Drood by Dan Simmons
My name is Wilkie Collins, and my guess, since I plan to delay the publication of this document for at least a century and a quarter beyond the date of my demise, is that you do not recognise my name.
–Dan Simmons - Drood - c.2009 - pg.3
On the 9th of June, 1865, ten passengers were killed when a train crashed at Staplehurst. Among the passengers who survived the disaster was the novelist Charles Dickens. Meeting his friend, Wilkie Collins, soon afterwards Dickens describes a strange individual he came across at the site of the crash. This man, Drood, is to drag both Dickens and Collins into the depths of Victorian London’s criminal and poverty stricken underbelly. Will he also lead to murder and insanity?
The one word that springs to my mind after finishing this book is, quite simply, conflicted. On the one hand it is a fascinating read, on the other its unreliable narrator is so very unpleasant. On the one hand, Simmons has created a wonderful version of Victorian London, full of gaslights, smoke, stars, detectives, and writers. But then again Simmons has also taken real people and made quite a few into very unlikeable individuals. Not only are their actions questionable, but their own internal justifications, which Simmons can never know, are there for us to see. I have to say that I have a bit of an issue with that. Not that I know any different about these people. And I am aware that this is a fictional book. Sure, there are truths and facts to it, but the Dickens and Collins in this book are fictional characters. They are not the real people. But, by using them as his central figures Simmons has coloured my views on both of them. Is that the fault of the reader or the author?
Whichever, it is, I suppose a side issue when talking about a novel. The real discussion should probably centre on the book itself.
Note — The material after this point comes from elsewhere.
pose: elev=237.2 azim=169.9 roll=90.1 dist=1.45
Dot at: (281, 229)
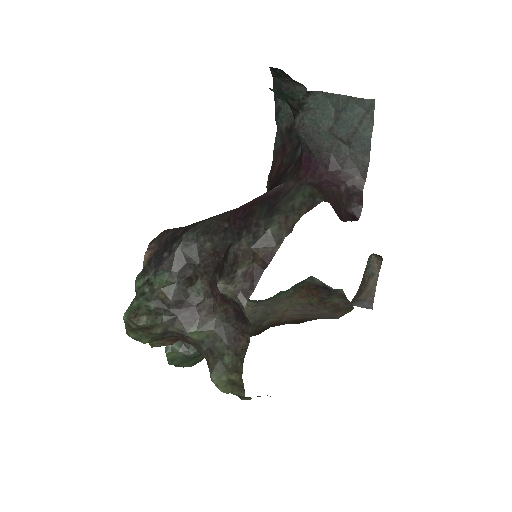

And I found this a fascinating, if long, read. And long it is. And detailed. At times it seems to meander through the events almost looking for a central plot to tie it all together. In the end, of course it does, but there were times when I did want Simmons to “just get on with it” a little bit more.
But I can’t really discuss the book without reference to the ending. Show Spoiler ▼
I have no doubt my enjoyment of this book was somewhat spoiled by the fact that I’m not overly familiar with either of the central characters’ novels. I have, in some distant past, read The Moonstone but remember little of it. I do intend to read more by Collins. And as for Dickens, well, I’m afraid that I’ve tried a few and the only one I ever succeeded in enjoying A Tale of Two Cities but of the rest of it, meh is my recollection. Meh, and overlong.
There are loads of wonderfully interesting details, and I am interested in researching more about both. Whether I will or not I don’t know. I am quite lazy and full of procrastination.